*** Data supplied Section Begins ***
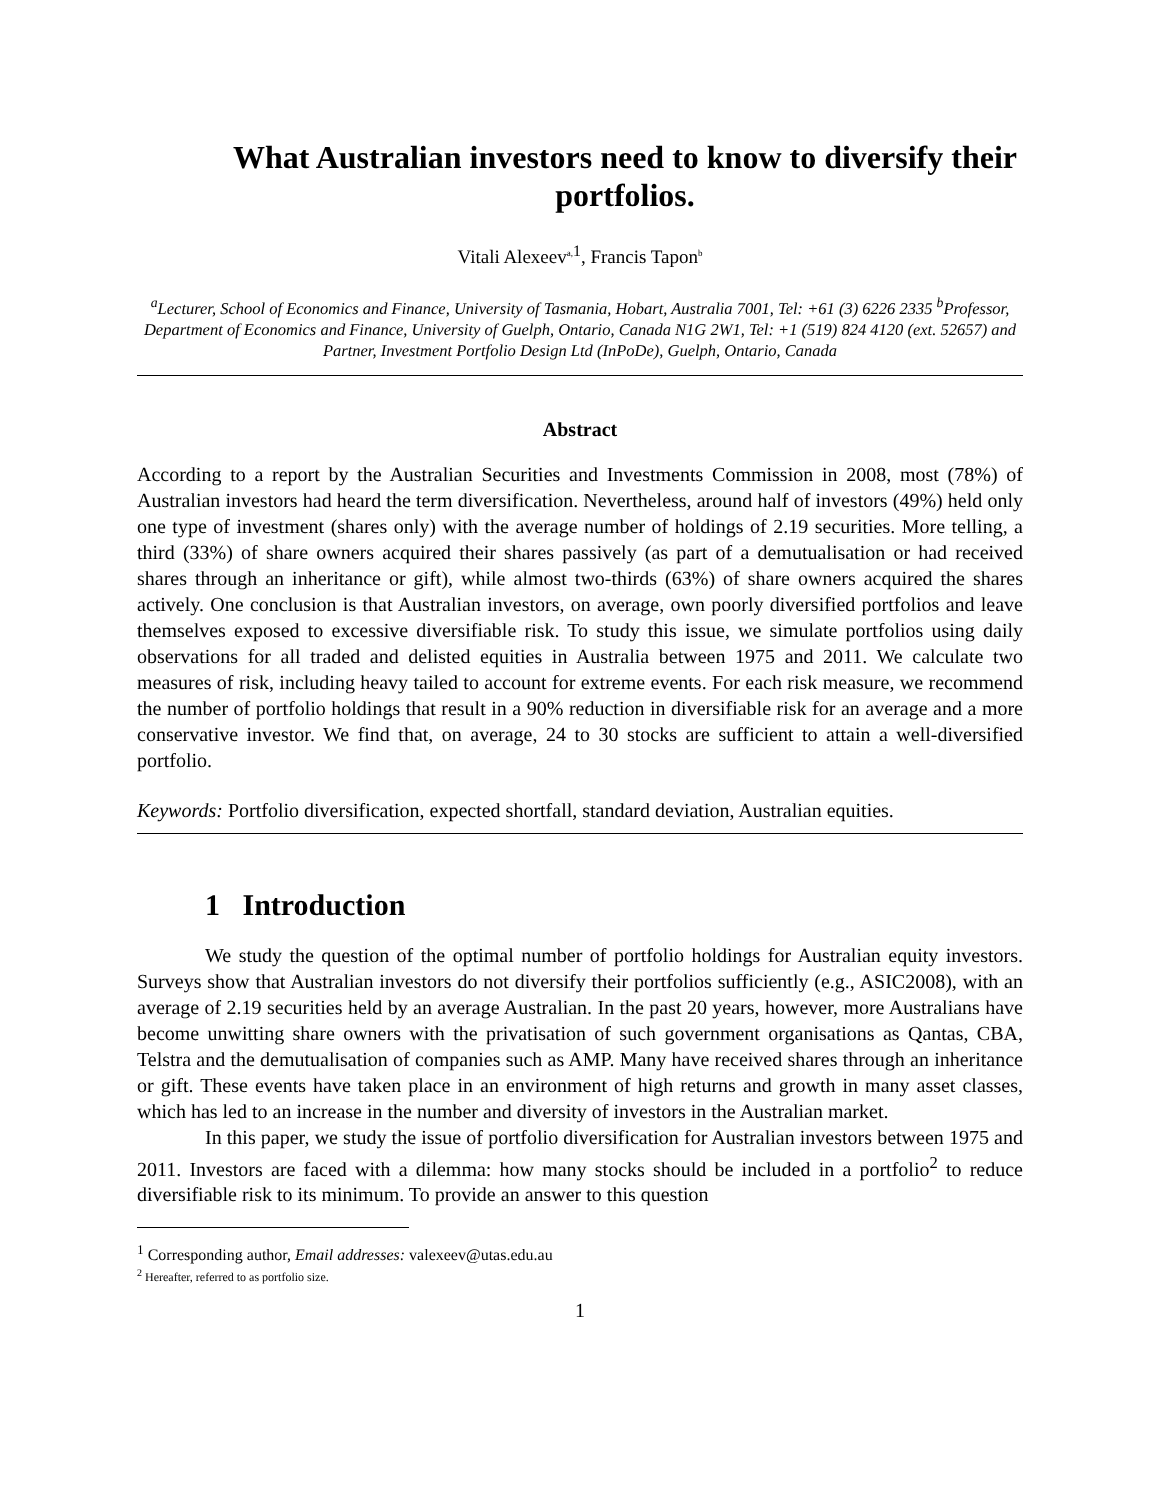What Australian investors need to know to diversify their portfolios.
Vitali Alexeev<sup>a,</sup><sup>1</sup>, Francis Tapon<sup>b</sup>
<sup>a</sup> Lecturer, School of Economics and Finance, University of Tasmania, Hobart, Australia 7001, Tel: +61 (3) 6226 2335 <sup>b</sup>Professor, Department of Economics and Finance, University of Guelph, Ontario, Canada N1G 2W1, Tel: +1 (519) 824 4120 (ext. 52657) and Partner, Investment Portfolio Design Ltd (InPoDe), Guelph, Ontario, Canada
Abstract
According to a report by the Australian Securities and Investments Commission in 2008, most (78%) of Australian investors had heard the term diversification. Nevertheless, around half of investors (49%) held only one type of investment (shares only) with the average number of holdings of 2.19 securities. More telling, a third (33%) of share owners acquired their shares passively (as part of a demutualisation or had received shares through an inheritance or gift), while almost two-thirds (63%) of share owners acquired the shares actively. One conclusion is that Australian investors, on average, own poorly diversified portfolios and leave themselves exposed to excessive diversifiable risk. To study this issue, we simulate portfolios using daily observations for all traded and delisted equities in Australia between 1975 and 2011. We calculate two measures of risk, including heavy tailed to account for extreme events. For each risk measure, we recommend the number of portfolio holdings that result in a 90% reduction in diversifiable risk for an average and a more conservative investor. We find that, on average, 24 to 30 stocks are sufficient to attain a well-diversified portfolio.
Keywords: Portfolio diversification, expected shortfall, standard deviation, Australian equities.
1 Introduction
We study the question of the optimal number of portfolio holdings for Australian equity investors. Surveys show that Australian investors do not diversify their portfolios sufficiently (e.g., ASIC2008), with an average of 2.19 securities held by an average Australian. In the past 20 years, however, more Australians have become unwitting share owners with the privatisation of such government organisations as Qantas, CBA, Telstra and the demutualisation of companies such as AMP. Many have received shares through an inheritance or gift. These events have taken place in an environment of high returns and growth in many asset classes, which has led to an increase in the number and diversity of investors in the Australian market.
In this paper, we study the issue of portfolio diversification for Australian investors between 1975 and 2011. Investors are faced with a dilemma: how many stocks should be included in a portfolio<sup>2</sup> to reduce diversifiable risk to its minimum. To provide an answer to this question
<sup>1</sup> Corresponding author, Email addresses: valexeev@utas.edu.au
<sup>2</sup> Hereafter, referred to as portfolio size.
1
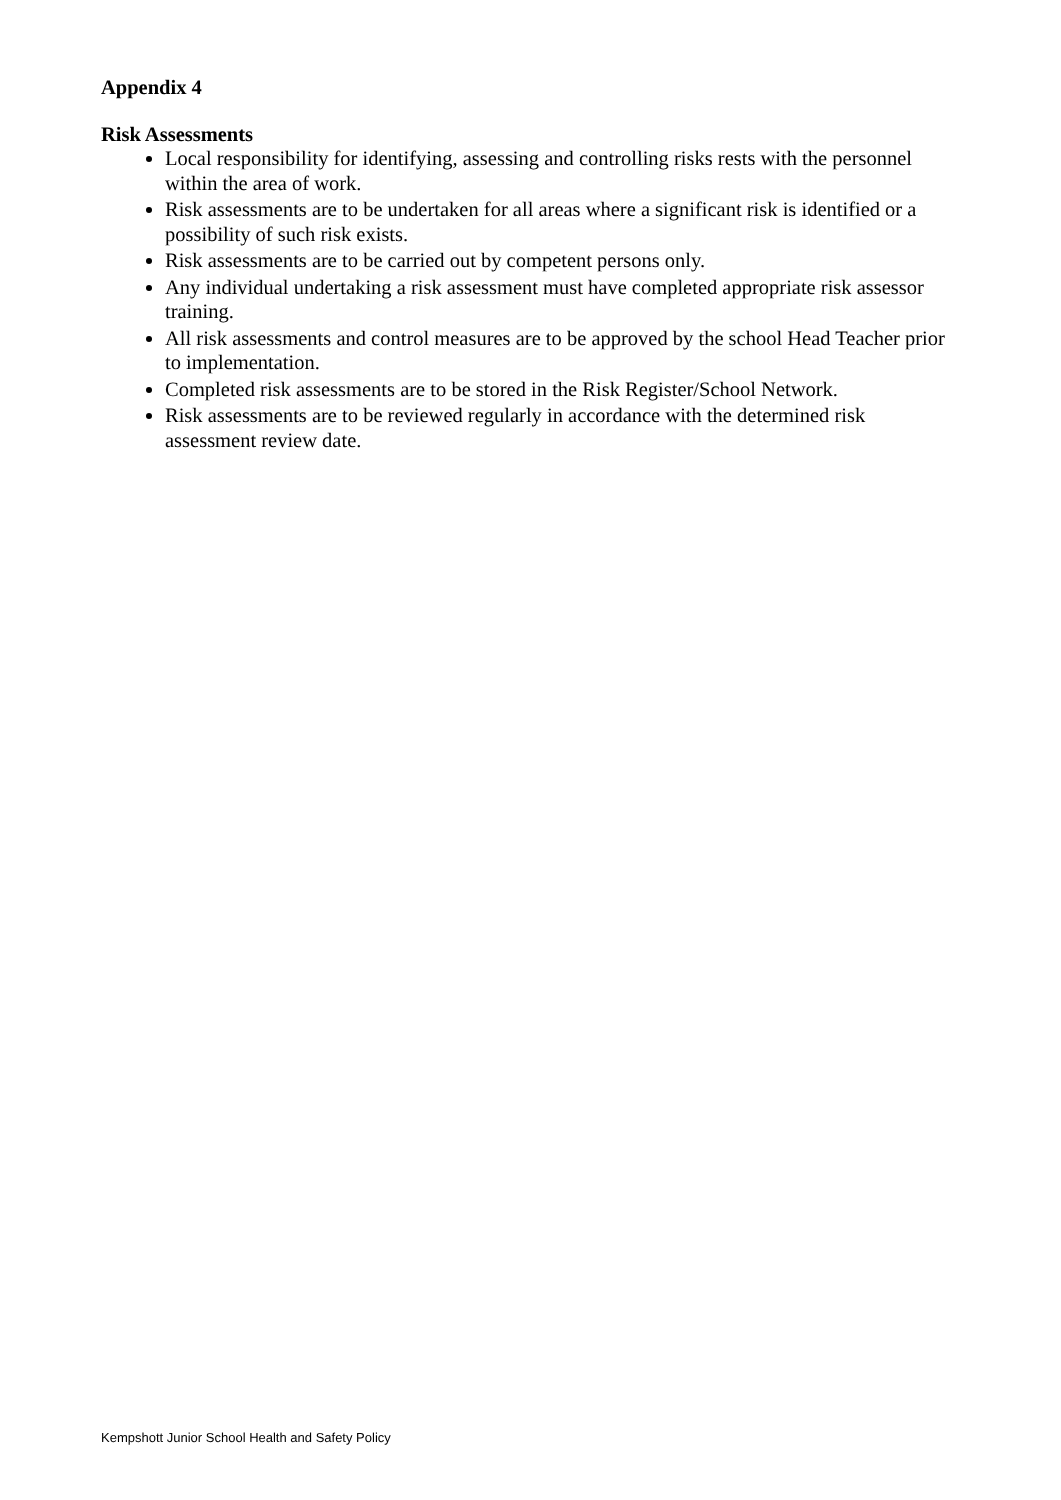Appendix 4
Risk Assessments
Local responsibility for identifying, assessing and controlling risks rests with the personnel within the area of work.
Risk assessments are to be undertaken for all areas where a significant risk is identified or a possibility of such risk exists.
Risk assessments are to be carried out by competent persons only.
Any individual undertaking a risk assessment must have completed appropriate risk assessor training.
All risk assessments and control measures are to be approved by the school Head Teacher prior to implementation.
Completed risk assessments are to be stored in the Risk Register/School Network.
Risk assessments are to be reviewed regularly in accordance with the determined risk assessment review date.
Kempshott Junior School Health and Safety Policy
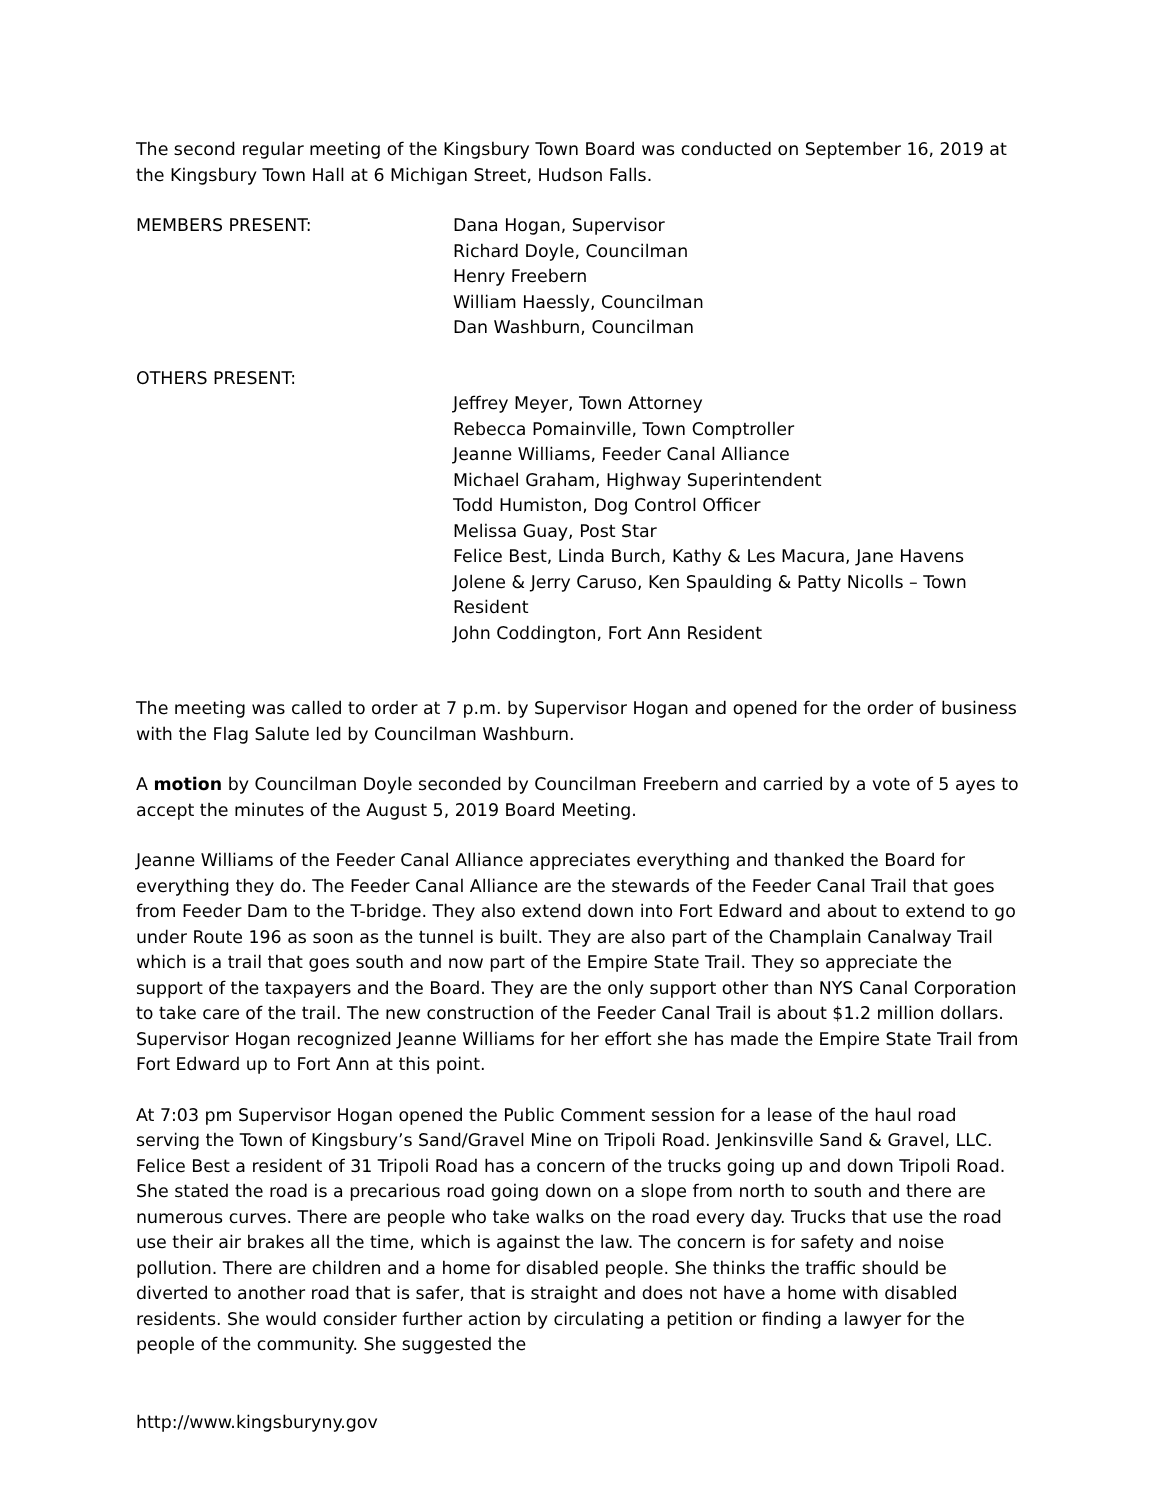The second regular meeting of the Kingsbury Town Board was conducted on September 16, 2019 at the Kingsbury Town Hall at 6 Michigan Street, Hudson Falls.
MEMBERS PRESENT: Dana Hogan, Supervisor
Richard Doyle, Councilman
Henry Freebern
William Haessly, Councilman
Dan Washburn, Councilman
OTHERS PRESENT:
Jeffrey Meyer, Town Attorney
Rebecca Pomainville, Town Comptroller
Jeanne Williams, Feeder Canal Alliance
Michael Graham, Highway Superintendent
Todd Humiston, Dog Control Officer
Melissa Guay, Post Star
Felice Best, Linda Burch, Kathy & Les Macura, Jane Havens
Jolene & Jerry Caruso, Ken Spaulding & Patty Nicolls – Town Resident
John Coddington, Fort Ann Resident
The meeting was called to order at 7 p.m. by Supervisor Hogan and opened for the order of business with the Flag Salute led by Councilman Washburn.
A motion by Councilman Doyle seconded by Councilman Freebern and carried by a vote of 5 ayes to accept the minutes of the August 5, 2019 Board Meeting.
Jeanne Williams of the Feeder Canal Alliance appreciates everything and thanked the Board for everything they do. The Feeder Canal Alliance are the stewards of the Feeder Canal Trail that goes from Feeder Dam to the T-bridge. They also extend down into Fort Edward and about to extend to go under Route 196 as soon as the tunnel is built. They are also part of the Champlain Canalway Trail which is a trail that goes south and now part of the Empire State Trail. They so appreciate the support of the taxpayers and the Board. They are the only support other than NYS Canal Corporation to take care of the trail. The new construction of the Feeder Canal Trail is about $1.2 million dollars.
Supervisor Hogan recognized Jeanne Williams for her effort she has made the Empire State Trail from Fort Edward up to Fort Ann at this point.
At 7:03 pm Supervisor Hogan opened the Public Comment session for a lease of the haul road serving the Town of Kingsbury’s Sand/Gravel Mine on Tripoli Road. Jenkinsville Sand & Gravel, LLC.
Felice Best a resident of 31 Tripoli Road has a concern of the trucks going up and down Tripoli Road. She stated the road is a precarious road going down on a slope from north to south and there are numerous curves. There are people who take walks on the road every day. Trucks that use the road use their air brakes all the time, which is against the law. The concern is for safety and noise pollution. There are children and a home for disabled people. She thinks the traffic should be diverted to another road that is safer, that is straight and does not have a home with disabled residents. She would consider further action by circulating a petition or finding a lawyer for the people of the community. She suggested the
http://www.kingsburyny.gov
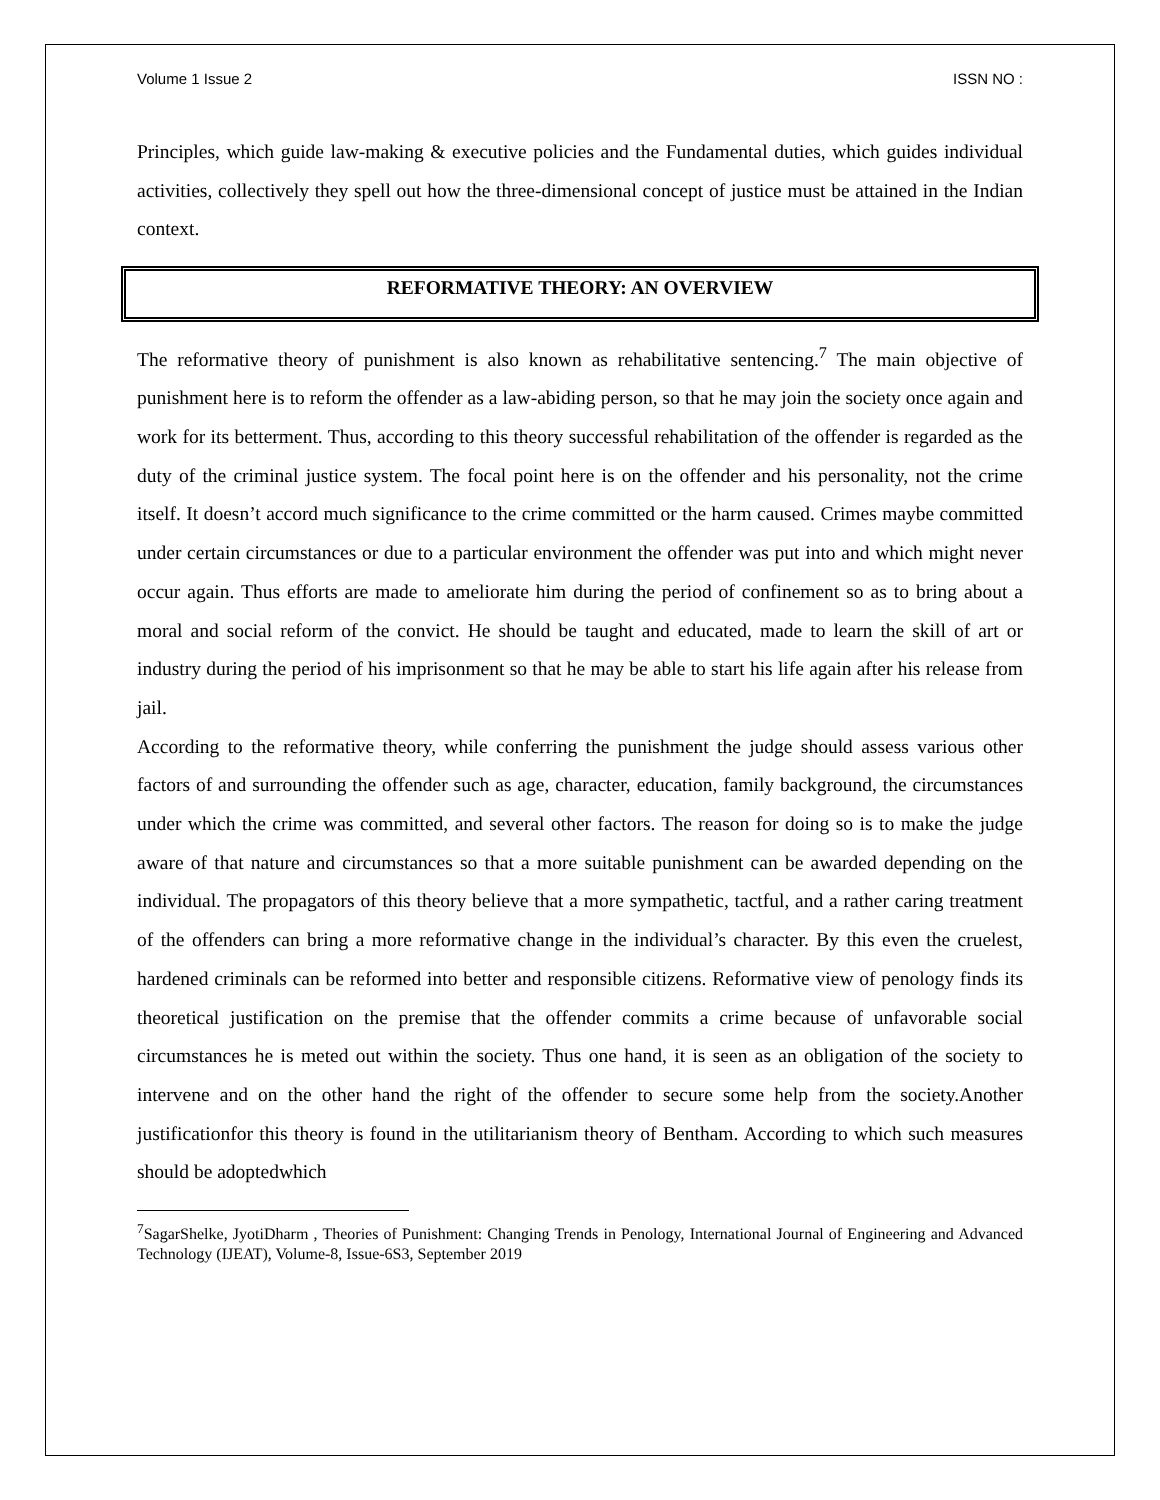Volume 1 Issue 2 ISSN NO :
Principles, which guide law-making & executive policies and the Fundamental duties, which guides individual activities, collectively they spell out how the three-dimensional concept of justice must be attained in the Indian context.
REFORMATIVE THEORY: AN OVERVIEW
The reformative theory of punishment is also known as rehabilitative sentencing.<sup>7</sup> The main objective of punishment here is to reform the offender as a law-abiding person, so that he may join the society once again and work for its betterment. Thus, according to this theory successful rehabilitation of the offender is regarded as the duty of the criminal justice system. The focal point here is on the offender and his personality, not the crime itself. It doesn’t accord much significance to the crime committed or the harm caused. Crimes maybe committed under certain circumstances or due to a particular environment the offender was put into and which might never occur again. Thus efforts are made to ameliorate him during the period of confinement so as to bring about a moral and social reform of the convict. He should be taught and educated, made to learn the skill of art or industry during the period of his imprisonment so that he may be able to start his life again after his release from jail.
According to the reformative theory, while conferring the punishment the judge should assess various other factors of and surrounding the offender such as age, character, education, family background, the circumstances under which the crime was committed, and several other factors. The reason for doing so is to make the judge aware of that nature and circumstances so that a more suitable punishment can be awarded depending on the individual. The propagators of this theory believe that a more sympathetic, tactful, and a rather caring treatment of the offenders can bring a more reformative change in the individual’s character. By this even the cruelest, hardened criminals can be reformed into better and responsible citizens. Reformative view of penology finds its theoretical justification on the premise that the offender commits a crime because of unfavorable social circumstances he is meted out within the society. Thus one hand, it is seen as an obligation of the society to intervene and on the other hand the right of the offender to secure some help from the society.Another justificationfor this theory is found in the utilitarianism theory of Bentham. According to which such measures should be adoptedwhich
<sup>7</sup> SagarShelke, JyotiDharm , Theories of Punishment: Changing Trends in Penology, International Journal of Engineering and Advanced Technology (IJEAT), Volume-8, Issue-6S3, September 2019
*** Data supplied Section Ends ***
Find the line with "John Coddington, Fort Ann Resident" and the line with "Volume 1 Issue" in the records above. Copy both and all lines between them exactly, without pictures.

## Response box
John Coddington, Fort Ann Resident
The meeting was called to order at 7 p.m. by Supervisor Hogan and opened for the order of business with the Flag Salute led by Councilman Washburn.
A motion by Councilman Doyle seconded by Councilman Freebern and carried by a vote of 5 ayes to accept the minutes of the August 5, 2019 Board Meeting.
Jeanne Williams of the Feeder Canal Alliance appreciates everything and thanked the Board for everything they do. The Feeder Canal Alliance are the stewards of the Feeder Canal Trail that goes from Feeder Dam to the T-bridge. They also extend down into Fort Edward and about to extend to go under Route 196 as soon as the tunnel is built. They are also part of the Champlain Canalway Trail which is a trail that goes south and now part of the Empire State Trail. They so appreciate the support of the taxpayers and the Board. They are the only support other than NYS Canal Corporation to take care of the trail. The new construction of the Feeder Canal Trail is about $1.2 million dollars.
Supervisor Hogan recognized Jeanne Williams for her effort she has made the Empire State Trail from Fort Edward up to Fort Ann at this point.
At 7:03 pm Supervisor Hogan opened the Public Comment session for a lease of the haul road serving the Town of Kingsbury’s Sand/Gravel Mine on Tripoli Road. Jenkinsville Sand & Gravel, LLC.
Felice Best a resident of 31 Tripoli Road has a concern of the trucks going up and down Tripoli Road. She stated the road is a precarious road going down on a slope from north to south and there are numerous curves. There are people who take walks on the road every day. Trucks that use the road use their air brakes all the time, which is against the law. The concern is for safety and noise pollution. There are children and a home for disabled people. She thinks the traffic should be diverted to another road that is safer, that is straight and does not have a home with disabled residents. She would consider further action by circulating a petition or finding a lawyer for the people of the community. She suggested the
http://www.kingsburyny.gov
Volume 1 Issue 2 ISSN NO :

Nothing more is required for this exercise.